Monday, August 11, 2008

NEGATIVE WORD OF MOUTH

A journalist down the road in Raleigh jumped all over me once for using the term “virulent” to describe a small part of the population there and in other surrounding communities who drive negative word of mouth (NWOM) about Durham.

vir·u·lent (vîr y -l nt, vîr -)

2.Bitterly hostile or antagonistic; hateful: virulent criticism. See Synonyms at poisonous.

3. Intensely irritating, obnoxious, or harsh.

But I’m hardly the first person to use the term in regard to NWOM or for that matter, word of mouth in general.

For years we’ve been tracking the origins of an underlying current of negativity about Durham reported by both visitors and newcomers.

  • First, surveys were used to rule out Durham residents as the source or genesis of the negativity.

  • We’ve also confirmed that while reports of the negativity are widespread, it is actually fueled by a relatively small, 10-12%, of the adult population.

  • Early on our collaborator, Catevo Group, ruled out the news media as the source, explaining that “while journalists are exposed to the same negativity in their every-day lives, and it may seep into content through tone or headlines, members of the media are more often victimized or contaminated than they are the source.

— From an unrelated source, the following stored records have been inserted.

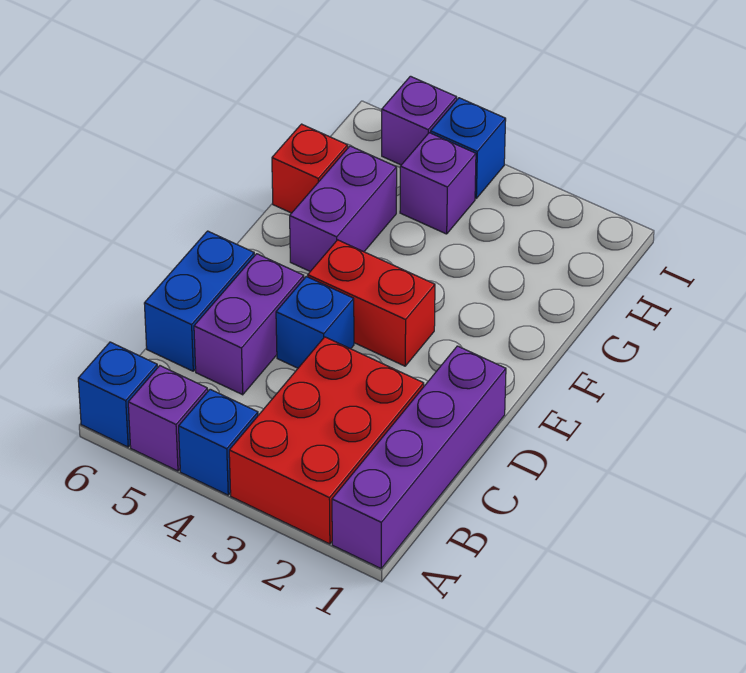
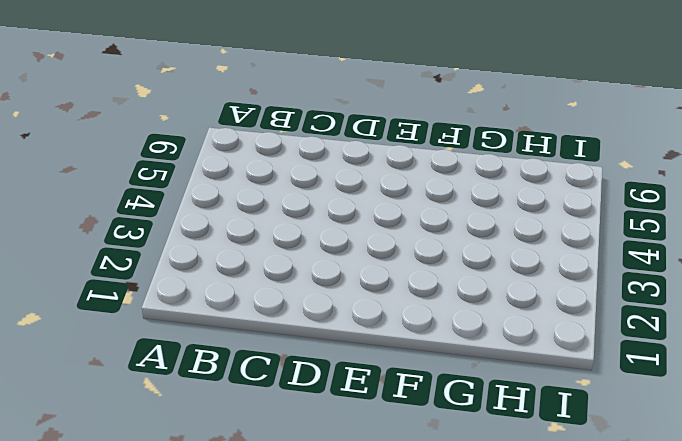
none -> purple brick A1:D1 level 1
none -> red brick A2:C3 level 1
none -> blue brick A4 level 1

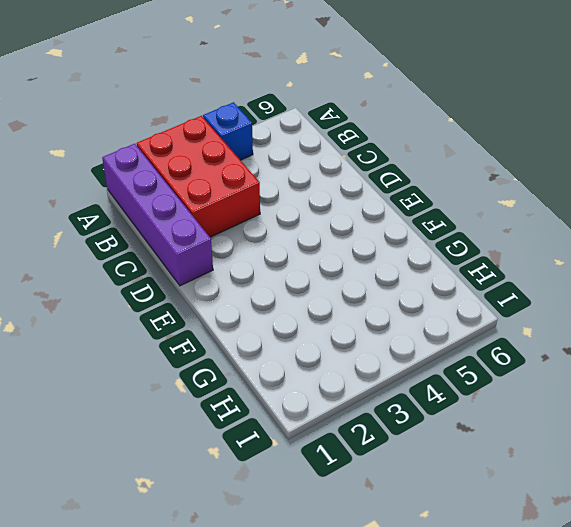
none -> purple brick A5 level 1
none -> blue brick A6 level 1
none -> purple brick C5:D5 level 1

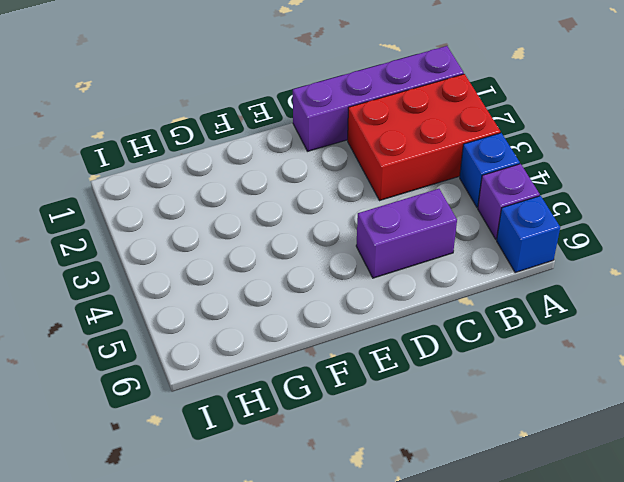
none -> blue brick C6:D6 level 1
none -> blue brick D4 level 1
none -> red brick E3:E4 level 1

  • We also learned early on that no amount of advertising can “out-gun” the power of negative word of mouth. It takes a far more intricate and sophisticated approach of playing up positives while empowering people who are positive with information to confront water-cooler fables. This presents what blogger Gordon Hotchkiss calls a moral hazard and that is the biggest inhibition to negative word of mouth…risk of looking stupid.

  • NWOM artists want to be seen as “in the know” and they appeal as Hotchkiss blogged late last year in Out of My Gord, to “the darker side of nature of human nature 0f building oneself up at the expense of others.”

  • We’ve isolated the population who are “carriers” and volunteer negativity about Durham around the “water cooler” and to visitors and newcomers. Research reveals both the carriers and the sources are largely located in nearby communities and the origin seems internal because so many people commute from those communities to Durham to work.

  • Finally, we’ve narrowed the carriers down to slightly more than 1 to 1.5 out of every 10 adults. They are the ones you read gratuitously trashing Durham online with comments at the end of news stories or in blogs and in chat rooms.

    Amazing how much economic damage so few people can wreak.